The small GTPase RhoA is a central signaling enzyme that is involved in various cellular processes such as cytoskeletal dynamics, transcription, and cell cycle progression. Many signal transduction pathways activate RhoA—for instance, Gα_q-coupled Histamine 1 Receptor signaling via Gα_q-dependent activation of RhoGEFs such as p63. Although multiple upstream regulators of RhoA have been identified, the temporal regulation of RhoA and the coordination of different upstream components in its regulation have not been well characterized. In this study, live-cell measurement of RhoA activation revealed a biphasic increase of RhoA activity upon histamine stimulation. We showed that the first and second phase of RhoA activity are dependent on p63 and Ca²⁺/PKC, respectively, and further identified phosphorylation of serine 240 on p115 RhoGEF by PKC to be the mechanistic link between PKC and RhoA. Combined approaches of computational modeling and quantitative measurement revealed that the second phase of RhoA activation is insensitive to rapid turning off of the receptor and is required for maintaining RhoA-mediated transcription after the termination of the receptor signaling. Thus, two divergent pathways enable both rapid activation and persistent signaling in receptor-mediated RhoA signaling via intricate temporal regulation.
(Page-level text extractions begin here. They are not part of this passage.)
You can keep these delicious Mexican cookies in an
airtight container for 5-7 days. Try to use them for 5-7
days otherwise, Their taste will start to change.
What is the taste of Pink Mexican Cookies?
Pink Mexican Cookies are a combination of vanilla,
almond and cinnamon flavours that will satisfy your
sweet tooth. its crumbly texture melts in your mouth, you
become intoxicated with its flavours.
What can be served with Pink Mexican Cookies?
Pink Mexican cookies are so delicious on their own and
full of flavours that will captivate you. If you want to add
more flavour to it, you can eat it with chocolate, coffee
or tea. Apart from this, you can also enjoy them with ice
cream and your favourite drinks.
小 GTPase RhoA 是一种中央信号酶，参与各种细胞过程，如细胞骨架动力学、转录和细胞周期进程。许多信号转导通路激活 RhoA——例如，Gα _q偶联的组胺 1 受体信号通过 Gα _q依赖性激活 RhoGEF（如 p63）。尽管已经确定了 RhoA 的多个上游监管机构，但 RhoA 的时间监管及其监管中不同上游组件的协调尚未得到很好的表征。在这项研究中，RhoA 激活的活细胞测量揭示了组胺刺激后 RhoA 活性的双相增加。我们发现 RhoA 活动的第一阶段和第二阶段依赖于 p63 和 Ca ²⁺/PKC，并进一步确定 PKC 对 p115 RhoGEF 上丝氨酸 240 的磷酸化是 PKC 和 RhoA 之间的机制联系。计算建模和定量测量的组合方法表明，RhoA 激活的第二阶段对受体的快速关闭不敏感，并且是在受体信号传导终止后维持 RhoA 介导的转录所必需的。因此，两种不同的途径能够通过复杂的时间调节在受体介导的 RhoA 信号传导中实现快速激活和持续信号传导。